- **WHAT IS REQUIRED**:
What are the lines below, starting at the line containing "はワイン、ギター。チャンピオンカレーをこよなく愛す" and ending at the line containing "познакомились с историей"? Write them out exactly, ends included, without pictures.

- **DATASET ENTRIES**:
★ ★ ★

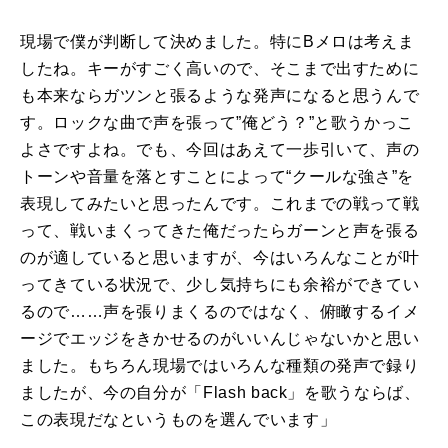
現場で僕が判断して決めました。特に
B
メロは考えま
したね。キーがすごく高いので、そこまで出すために
も本来ならガツンと張るような発声になると思うんで
す。ロックな曲で声を張って”俺どう？”と歌うかっこ
よさですよね。でも、今回はあえて一歩引いて、声の
トーンや音量を落とすことによって“クールな強さ”を
表現してみたいと思ったんです。これまでの戦って戦
って、戦いまくってきた俺だったらガーンと声を張る
のが適していると思いますが、今はいろんなことが叶
ってきている状況で、少し気持ちにも余裕ができてい
るので……声を張りまくるのではなく、俯瞰するイメ
ージでエッジをきかせるのがいいんじゃないかと思い
ました。もちろん現場ではいろんな種類の発声で録り
ましたが、今の自分が「
Flash back
」を歌うならば、
この表現だなというものを選んでいます」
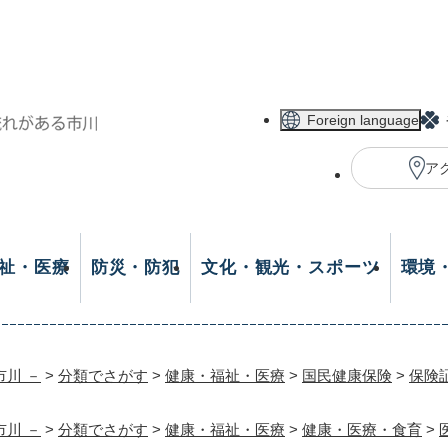
メニューを飛ばして本文へ
Foreign language
ア
祉・医療
防災・防犯
文化・観光・スポーツ
環境
市川 －
>
分類でさがす
>
健康・福祉・医療
>
国民健康保険
>
保険
市川 －
>
分類でさがす
>
健康・福祉・医療
>
健康・医療・食育
>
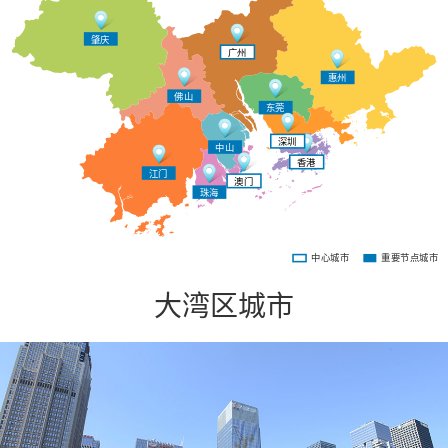
肇庆
广州
惠州
佛山
东莞
深圳
中山
香港
江门
澳门
珠海
中心城市
重要节点城市
大湾区城市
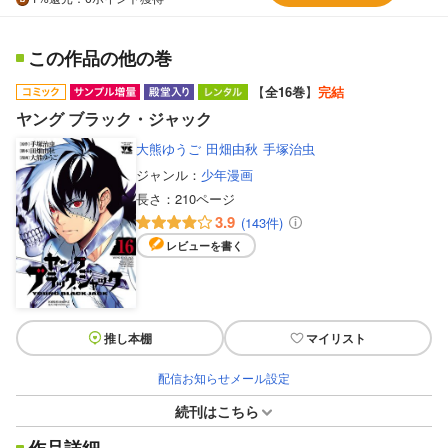
この作品の他の巻
【
全16巻
】
完結
ヤング ブラック・ジャック
大熊ゆうご
田畑由秋
手塚治虫
ジャンル：
少年漫画
長さ：
210ページ
3.9
(143件)
レビューを書く
推し本棚
マイリスト
配信お知らせメール設定
続刊はこちら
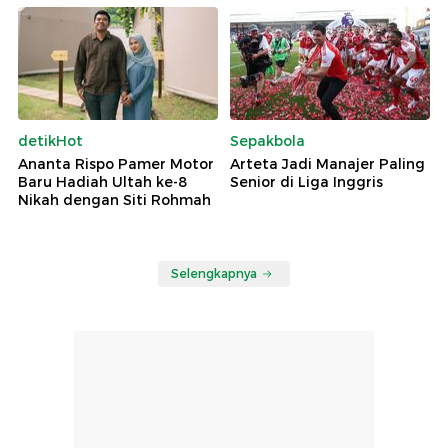
detikHot
Sepakbola
Ananta Rispo Pamer Motor
Arteta Jadi Manajer Paling
Baru Hadiah Ultah ke-8
Senior di Liga Inggris
Nikah dengan Siti Rohmah
Selengkapnya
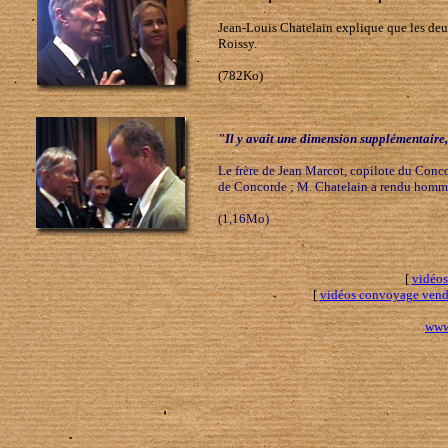
Jean-Louis Chatelain explique que les deu
Roissy.
(782Ko)
"Il y avait une dimension supplémentaire,
Le frère de Jean Marcot, copilote du Conco
de Concorde ; M. Chatelain a rendu hommag
(1,16Mo)
[
vidéos
[
vidéos convoyage vend
www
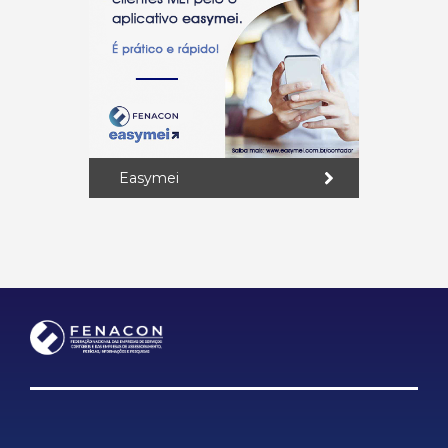
Easymei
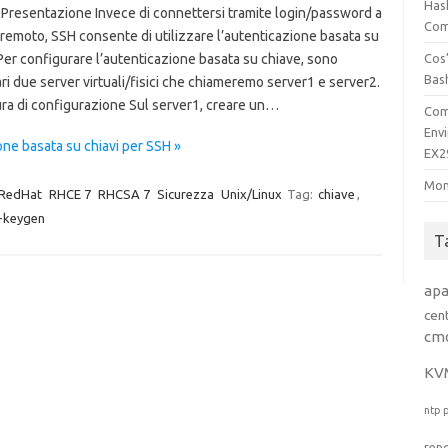
Has
 Presentazione Invece di connettersi tramite login/password a
Comp
remoto, SSH consente di utilizzare l’autenticazione basata su
Per configurare l’autenticazione basata su chiave, sono
Cos’
Bas
i due server virtuali/fisici che chiameremo server1 e server2.
ra di configurazione Sul server1, creare un…
Com
Env
ne basata su chiavi per SSH »
EX2
Mon
RedHat
RHCE 7
RHCSA 7
Sicurezza
Unix/Linux
Tag:
chiave
,
-keygen
T
ap
cen
cm
KV
ntp
rep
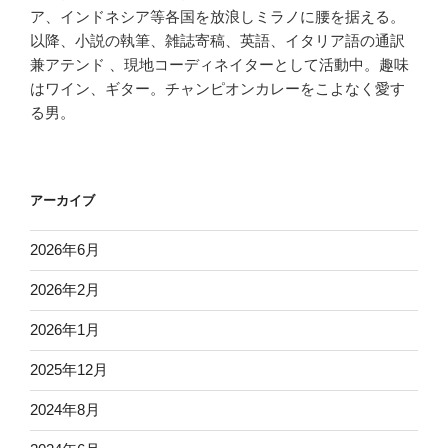
ア、インドネシア等各国を放浪しミラノに腰を据える。
以降、小説の執筆、雑誌寄稿、英語、イタリア語の通訳
兼アテンド 、現地コーディネイターとして活動中。趣味
はワイン、ギター。チャンピオンカレーをこよなく愛す
る男。
アーカイブ
2026年6月
2026年2月
2026年1月
2025年12月
2024年8月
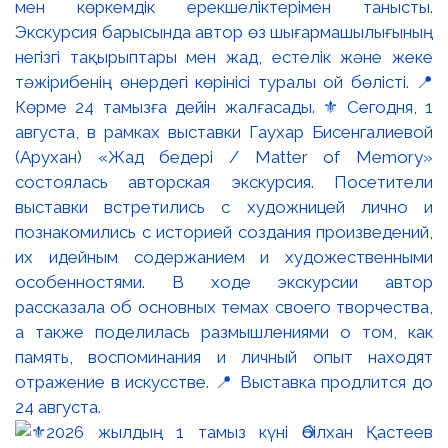
мен көркемдік ерекшеліктерімен танысты.
Экскурсия барысында автор өз шығармашылығының
негізгі тақырыптары мен жад, естелік және жеке
тәжірибенің өнердегі көрінісі туралы ой бөлісті. 📍
Көрме 24 тамызға дейін жалғасады. ⚜️ Сегодня, 1
августа, в рамках выставки Гаухар Бисенгалиевой
(Арухан) «Жад бедері / Matter of Memory»
состоялась авторская экскурсия. Посетители
выставки встретились с художницей лично и
познакомились с историей создания произведений,
их идейным содержанием и художественными
особенностями. В ходе экскурсии автор
рассказала об основных темах своего творчества,
а также поделилась размышлениями о том, как
память, воспоминания и личный опыт находят
отражение в искусстве. 📍 Выставка продлится до
24 августа.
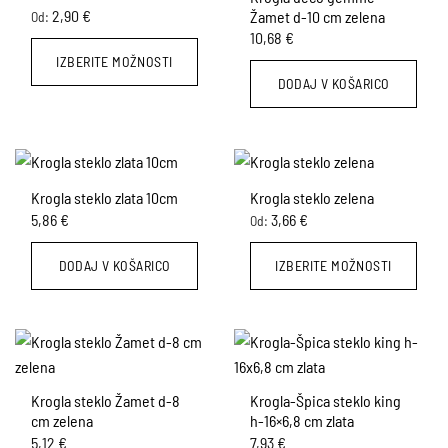
2,90
€
Žamet d-10 cm zelena
Od:
10,68
€
IZBERITE MOŽNOSTI
DODAJ V KOŠARICO
Ta
izdelek
ima
več
različic.
Krogla steklo zlata 10cm
Krogla steklo zelena
Možnosti
5,86
€
3,66
€
Od:
lahko
izberete
na
DODAJ V KOŠARICO
IZBERITE MOŽNOSTI
strani
Ta
izdelka
izdelek
ima
več
različic.
Krogla steklo Žamet d-8
Krogla-Špica steklo king
Možnosti
cm zelena
h-16×6,8 cm zlata
lahko
5,12
€
7,93
€
izberete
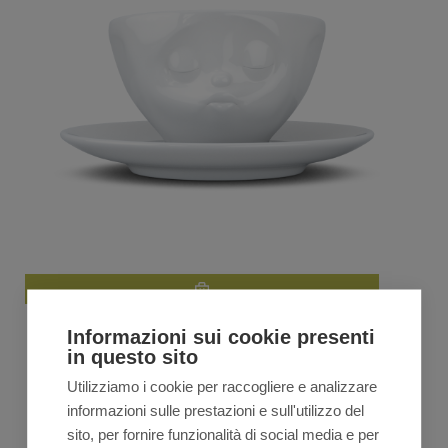
Tassen KISSING tazza 200ml con piatto
Informazioni sui cookie presenti
in questo sito
€
18,60
€
19,99
Il
Il
Utilizziamo i cookie per raccogliere e analizzare
prezzo
prezzo
originale
attuale
informazioni sulle prestazioni e sull'utilizzo del
VEDI TUTTA LA LINEA
era:
è:
sito, per fornire funzionalità di social media e per
€19,99.
€18,60.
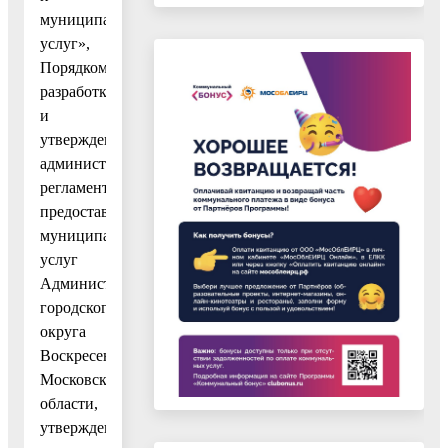
муниципальных
услуг»,
Порядком
разработки
и
утверждения
административных
регламентов
предоставления
муниципальных
услуг
Администрации
городского
округа
Воскресенск
Московской
области,
утвержденным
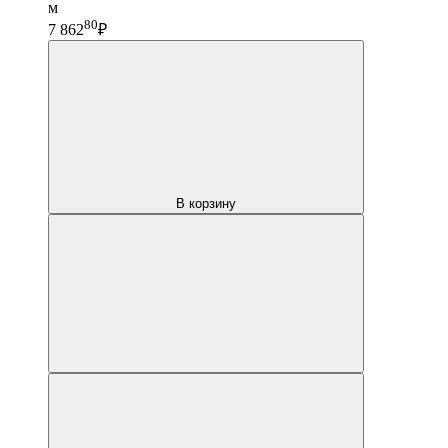
м
80
7 862
₽
В корзину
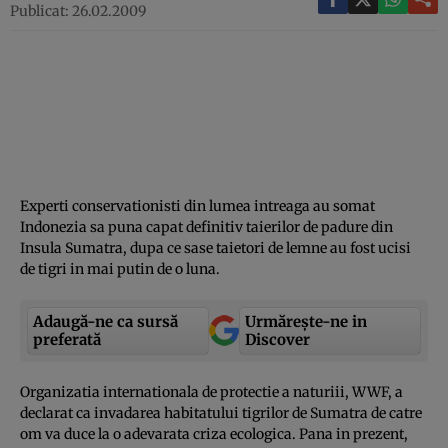
Publicat: 26.02.2009
Experti conservationisti din lumea intreaga au somat
Indonezia sa puna capat definitiv taierilor de padure din
Insula Sumatra, dupa ce sase taietori de lemne au fost ucisi
de tigri in mai putin de o luna.
Adaugă-ne ca sursă
Urmărește-ne in
preferată
Discover
Organizatia internationala de protectie a naturiii, WWF, a
declarat ca invadarea habitatului tigrilor de Sumatra de catre
om va duce la o adevarata criza ecologica. Pana in prezent,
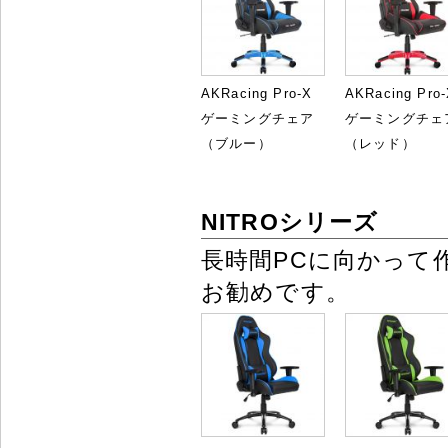
AKRacing Pro-X
AKRacing Pro
ゲーミングチェア
ゲーミングチェ
（ブルー）
（レッド）
NITROシリーズ
長時間PCに向かって
お勧めです。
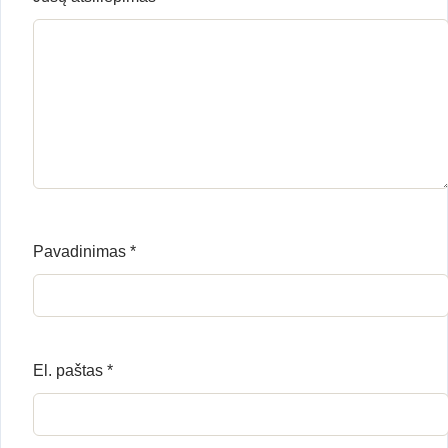
Pavadinimas
*
El. paštas
*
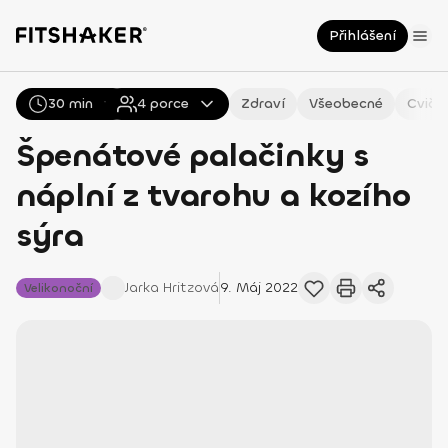
Přihlášení
30 min
Všechny
4
Recepty
porce
Zdraví
Všeobecné
Cviče
Špenátové palačinky s
náplní z tvarohu a kozího
sýra
Jarka
Hritzová
9. Máj 2022
Velikonoční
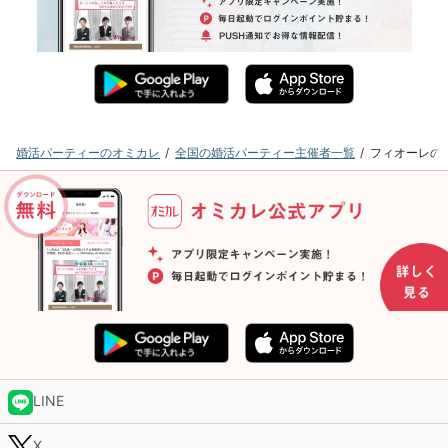
婚活パーティーのオミカレ
全国の婚活パーティー主催者一覧
フィオーレの
LINE
X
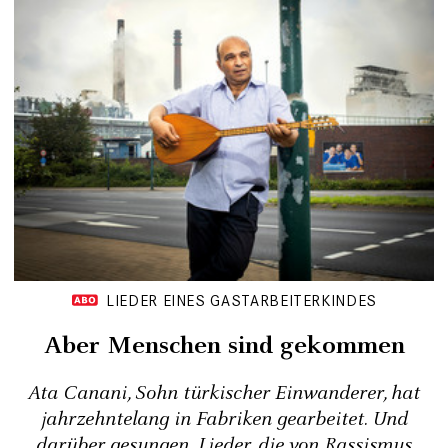
LIEDER EINES GASTARBEITERKINDES
Aber Menschen sind gekommen
Ata Canani, Sohn türkischer Einwanderer, hat
jahrzehntelang in Fabriken gearbeitet. Und
darüber ­gesungen. Lieder, die von Rassismus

★ ★ ★

- **EXERCISE ANSWER**:
はワイン、ギター。チャンピオンカレーをこよなく愛す
る男。
アーカイブ
2026年6月
2026年2月
2026年1月
2025年12月
2024年8月
мен көркемдік ерекшеліктерімен танысты.
Экскурсия барысында автор өз шығармашылығының
негізгі тақырыптары мен жад, естелік және жеке
тәжірибенің өнердегі көрінісі туралы ой бөлісті. 📍
Көрме 24 тамызға дейін жалғасады. ⚜️ Сегодня, 1
августа, в рамках выставки Гаухар Бисенгалиевой
(Арухан) «Жад бедері / Matter of Memory»
состоялась авторская экскурсия. Посетители
выставки встретились с художницей лично и
познакомились с историей создания произведений,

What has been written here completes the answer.